Milli Takımımız, son dönemde üzerinde çokça polemiklerin yapıldığı ve hâlâ meselelerin çözülemediği ortamda, kırılma maçı sayılabilecek İzlanda deplasmanında kaybetti.
Mağlubiyetin en önemli sebebi Arda, Burak, Selçuk, Gökhan Gönül gibi önemli oyuncuların alınmaması öngörüldü bazılarınca. Alınmamalarının sebebinin para-prim olduğu söylendi. Ama kaptan Arda konunun asla para olmadığını, çok para kazanan oyuncular olarak böyle bir şeye ihtiyaçları olmadığını açıkladı. Fatih Terim, “Bu kişisel değil, ilkesel bir meseledir.

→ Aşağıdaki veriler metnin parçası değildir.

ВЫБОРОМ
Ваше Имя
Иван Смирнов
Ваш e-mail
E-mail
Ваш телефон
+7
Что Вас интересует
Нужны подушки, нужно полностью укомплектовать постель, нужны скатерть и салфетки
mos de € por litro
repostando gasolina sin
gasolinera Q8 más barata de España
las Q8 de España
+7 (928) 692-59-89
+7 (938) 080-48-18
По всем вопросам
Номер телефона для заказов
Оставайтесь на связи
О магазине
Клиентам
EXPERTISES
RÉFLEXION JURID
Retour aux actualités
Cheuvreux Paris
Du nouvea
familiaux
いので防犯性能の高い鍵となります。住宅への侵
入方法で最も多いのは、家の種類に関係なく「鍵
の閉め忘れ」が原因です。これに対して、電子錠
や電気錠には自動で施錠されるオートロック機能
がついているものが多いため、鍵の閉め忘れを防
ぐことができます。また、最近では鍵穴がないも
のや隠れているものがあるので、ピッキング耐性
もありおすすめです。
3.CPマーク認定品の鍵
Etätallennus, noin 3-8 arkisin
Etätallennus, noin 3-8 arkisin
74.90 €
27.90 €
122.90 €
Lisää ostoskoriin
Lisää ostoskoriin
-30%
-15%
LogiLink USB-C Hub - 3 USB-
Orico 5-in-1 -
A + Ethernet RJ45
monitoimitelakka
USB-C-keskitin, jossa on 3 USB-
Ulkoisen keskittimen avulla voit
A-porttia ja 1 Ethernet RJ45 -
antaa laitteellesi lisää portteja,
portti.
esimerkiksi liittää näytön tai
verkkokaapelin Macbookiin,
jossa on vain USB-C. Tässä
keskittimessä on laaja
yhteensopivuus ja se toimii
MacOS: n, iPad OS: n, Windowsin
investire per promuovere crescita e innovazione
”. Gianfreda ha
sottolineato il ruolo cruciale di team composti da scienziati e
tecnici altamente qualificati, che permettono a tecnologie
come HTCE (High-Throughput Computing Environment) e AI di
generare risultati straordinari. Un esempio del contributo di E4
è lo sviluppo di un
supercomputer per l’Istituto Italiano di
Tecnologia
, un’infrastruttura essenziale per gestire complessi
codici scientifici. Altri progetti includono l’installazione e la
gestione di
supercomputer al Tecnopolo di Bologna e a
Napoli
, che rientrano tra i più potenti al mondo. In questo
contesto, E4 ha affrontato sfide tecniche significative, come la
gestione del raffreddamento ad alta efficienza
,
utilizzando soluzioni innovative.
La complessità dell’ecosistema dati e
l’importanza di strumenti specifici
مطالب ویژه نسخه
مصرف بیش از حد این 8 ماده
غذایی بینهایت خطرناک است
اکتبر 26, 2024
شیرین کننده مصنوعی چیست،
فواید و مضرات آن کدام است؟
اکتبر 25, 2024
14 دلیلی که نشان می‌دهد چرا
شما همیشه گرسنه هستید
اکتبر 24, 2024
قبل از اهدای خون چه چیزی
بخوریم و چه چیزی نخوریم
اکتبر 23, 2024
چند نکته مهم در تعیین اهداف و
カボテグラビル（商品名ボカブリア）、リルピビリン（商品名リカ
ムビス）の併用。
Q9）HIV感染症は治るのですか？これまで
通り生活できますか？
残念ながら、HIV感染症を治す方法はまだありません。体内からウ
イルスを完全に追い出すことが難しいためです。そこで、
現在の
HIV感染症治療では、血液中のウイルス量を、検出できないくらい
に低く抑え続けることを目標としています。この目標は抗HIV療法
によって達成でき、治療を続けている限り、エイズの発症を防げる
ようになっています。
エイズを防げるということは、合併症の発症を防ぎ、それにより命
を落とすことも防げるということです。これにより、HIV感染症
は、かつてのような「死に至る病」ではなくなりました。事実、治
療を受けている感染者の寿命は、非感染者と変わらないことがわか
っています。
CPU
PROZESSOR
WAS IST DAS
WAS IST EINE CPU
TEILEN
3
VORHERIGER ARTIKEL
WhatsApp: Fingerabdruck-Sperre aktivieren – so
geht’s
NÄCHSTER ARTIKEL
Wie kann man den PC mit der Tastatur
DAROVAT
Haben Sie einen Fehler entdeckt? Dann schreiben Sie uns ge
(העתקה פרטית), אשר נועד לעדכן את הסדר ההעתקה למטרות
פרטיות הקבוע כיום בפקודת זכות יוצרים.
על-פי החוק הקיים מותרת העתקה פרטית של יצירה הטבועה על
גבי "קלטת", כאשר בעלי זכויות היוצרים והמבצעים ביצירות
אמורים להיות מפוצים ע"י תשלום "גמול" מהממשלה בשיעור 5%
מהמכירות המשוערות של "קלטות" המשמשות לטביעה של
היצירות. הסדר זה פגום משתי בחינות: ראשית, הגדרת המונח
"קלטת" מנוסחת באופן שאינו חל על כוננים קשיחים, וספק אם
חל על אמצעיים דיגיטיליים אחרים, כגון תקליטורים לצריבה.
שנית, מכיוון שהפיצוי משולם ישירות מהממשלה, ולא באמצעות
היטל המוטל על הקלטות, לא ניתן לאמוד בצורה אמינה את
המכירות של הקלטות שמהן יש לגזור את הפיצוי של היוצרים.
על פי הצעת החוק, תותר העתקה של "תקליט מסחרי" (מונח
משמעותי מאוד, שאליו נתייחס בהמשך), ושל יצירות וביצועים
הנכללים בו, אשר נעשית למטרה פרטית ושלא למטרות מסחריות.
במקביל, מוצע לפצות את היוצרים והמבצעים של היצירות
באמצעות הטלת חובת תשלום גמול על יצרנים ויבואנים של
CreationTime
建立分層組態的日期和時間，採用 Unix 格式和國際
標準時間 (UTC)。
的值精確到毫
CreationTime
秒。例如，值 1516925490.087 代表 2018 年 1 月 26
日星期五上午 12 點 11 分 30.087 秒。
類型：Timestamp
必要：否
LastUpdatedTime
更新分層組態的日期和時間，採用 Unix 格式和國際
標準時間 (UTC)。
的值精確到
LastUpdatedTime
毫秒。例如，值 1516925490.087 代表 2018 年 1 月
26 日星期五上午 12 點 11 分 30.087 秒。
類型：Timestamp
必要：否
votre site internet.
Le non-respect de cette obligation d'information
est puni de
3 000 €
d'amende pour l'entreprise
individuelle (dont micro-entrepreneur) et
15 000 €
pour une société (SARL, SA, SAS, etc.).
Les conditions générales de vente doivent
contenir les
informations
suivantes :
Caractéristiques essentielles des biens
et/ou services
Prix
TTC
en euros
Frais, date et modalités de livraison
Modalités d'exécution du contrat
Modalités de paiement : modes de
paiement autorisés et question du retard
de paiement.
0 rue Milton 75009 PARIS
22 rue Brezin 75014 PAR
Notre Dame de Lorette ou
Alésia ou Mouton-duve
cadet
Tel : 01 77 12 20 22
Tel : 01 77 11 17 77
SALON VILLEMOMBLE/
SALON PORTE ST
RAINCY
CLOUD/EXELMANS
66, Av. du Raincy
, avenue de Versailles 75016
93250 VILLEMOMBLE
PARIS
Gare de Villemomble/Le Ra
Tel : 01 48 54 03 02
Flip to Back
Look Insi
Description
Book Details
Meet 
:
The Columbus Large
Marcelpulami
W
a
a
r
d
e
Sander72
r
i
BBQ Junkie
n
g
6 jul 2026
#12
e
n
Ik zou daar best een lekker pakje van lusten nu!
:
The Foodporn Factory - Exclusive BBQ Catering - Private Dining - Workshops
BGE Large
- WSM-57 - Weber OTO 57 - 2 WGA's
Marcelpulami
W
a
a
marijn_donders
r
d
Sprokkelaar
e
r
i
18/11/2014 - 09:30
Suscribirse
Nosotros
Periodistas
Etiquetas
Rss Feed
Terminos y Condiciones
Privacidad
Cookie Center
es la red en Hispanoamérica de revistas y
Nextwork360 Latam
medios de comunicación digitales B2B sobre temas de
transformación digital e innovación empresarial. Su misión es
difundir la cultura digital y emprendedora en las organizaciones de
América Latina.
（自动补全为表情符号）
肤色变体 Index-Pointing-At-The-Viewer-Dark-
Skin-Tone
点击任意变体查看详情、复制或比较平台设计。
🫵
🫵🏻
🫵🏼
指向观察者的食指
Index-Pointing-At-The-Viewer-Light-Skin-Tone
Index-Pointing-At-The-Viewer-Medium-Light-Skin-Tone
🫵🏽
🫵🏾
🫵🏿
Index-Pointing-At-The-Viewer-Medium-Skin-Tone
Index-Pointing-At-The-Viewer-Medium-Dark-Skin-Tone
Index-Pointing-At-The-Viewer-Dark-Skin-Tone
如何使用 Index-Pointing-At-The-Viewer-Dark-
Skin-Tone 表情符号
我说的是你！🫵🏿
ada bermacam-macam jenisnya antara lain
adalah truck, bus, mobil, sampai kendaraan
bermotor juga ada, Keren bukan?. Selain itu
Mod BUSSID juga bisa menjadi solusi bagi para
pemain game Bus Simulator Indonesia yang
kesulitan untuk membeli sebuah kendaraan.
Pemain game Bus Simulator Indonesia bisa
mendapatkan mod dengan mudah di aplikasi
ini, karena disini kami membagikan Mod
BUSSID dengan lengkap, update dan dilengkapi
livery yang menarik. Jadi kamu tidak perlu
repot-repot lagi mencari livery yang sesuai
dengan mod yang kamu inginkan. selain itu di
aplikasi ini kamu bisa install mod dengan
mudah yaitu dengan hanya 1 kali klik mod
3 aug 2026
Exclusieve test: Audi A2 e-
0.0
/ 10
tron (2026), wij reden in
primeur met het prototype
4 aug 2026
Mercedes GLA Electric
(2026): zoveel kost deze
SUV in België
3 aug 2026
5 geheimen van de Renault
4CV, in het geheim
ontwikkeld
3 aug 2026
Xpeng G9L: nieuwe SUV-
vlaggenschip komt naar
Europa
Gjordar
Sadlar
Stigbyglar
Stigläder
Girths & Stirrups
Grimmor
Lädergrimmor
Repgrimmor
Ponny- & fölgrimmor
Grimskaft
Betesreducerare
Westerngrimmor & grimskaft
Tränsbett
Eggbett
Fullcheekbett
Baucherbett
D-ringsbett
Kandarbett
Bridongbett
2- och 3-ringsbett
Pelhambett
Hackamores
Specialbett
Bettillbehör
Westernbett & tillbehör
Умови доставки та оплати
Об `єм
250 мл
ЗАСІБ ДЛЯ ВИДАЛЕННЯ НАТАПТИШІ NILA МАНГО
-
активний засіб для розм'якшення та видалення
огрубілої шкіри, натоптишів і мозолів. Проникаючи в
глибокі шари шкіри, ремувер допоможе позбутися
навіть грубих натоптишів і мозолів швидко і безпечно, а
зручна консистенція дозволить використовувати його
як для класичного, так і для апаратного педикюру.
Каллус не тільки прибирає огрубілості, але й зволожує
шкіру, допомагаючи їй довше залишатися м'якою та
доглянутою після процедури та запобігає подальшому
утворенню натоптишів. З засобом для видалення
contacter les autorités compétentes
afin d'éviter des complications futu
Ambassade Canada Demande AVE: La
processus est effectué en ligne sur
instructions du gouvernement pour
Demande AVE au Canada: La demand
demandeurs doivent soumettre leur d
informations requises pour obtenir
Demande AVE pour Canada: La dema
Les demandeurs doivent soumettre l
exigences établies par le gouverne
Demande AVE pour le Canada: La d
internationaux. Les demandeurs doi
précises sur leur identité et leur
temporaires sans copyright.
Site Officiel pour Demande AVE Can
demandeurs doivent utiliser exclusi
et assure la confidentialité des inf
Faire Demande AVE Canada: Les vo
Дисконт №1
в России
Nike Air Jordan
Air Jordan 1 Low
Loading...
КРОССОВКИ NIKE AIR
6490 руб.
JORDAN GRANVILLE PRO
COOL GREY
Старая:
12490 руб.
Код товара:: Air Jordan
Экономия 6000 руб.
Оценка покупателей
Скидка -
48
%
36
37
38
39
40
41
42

Bundan emin olabilirsiniz” açıklaması yaptı. Ama bu cümleden derinliğinde ne olduğu anlaşılamadı. Konu hâlâ da vuzuha kavuşmuş değil. Tartışma daha da sürecek. Belki önümüzdeki süreçte üç veya dört tane üst üste maç kazanırsak konu gündemden düşebilir.
Bir diğer konu milli takıma alınan oyuncular ve oynatıldıkları mevkiler. Bu maçta nispeten oyuncular mevkilerinde oynadı. Sadece Emre Mor santrofor mevkisinde oynatıldı. Emre’nin bu mevkide başarılı olmasının zor olduğunu gördük. Fatih Terim ikinci yarıda öne Tolga’yı alıp, Emre’yi arkaya alması doğru hamleydi. Emre Mor yetenekli bir oyuncu. Ama futbol bilgisini daha geliştirmesi lâzım. Yeteneklerini tek başına sergileyemeyeceğini, birlikte hareket etmesi gerektiğini öğrenmesi lâzım. Pas, şut, çalım zamanlamalarını doğru yapabilirse, milli takıma katkısı çok fazla olur. İzlanda karşısında ne yaptığını bilemeyen bir Emre Mor izledik.
Milli Takımda tartışılan bir konu da stoperler. Terim bu mevkide Mehmet Topal, Hakan Balta, Ömer Toprak, Serdar Aziz ve Ahmet Çalık’ı oynattı. İzlanda karşısında Mehmet Topal ve Ömer Toprak oynadı. İkisi de çok kötüydü. Mehmet Topal tabiri caizse “çakma” stoper. 2. goldeki hatası akıl almazdı. Ömer, bu mevkinin kaliteli ismi. Almanya Bundesliga’da yıllardır Bayer Leverusen takımında oynuyor. Tecrübeli ve kaliteli bir isim. Bu maçta kötü oynamış olabilir. Ama şunu unutmamak lâzım. Bir oyuncunun iyi veya kötü oluşunun en önemli sebebi takımın oyunu ve uyumudur. İzlanda karşısında takımımızda bu olmayınca Ömer de kötü oynadı.
Şimdi ne yapılacak. Meseleler açıkça konuşulacak mı? Yoksa üstü kapanacak mı? Aslında futbolumuzun kapsamlı şekilde ortak bir akıla ihtiyacı var. Yani futbolumuzun bilirkişilerinin katılımıyla istişareye açılması ve yeni bir ufuk, yeni bir misyonun startı verilmesi lâzım. Bu konuda futbol federasyonuna önemli iş düşüyor. Sessizliğini bozmayan Yıldırım Demirören yönetiminin üzerindeki ölü toprağını atması lâzım. Çünkü gün bugündür. Buna şiddetle ihtiyaç var.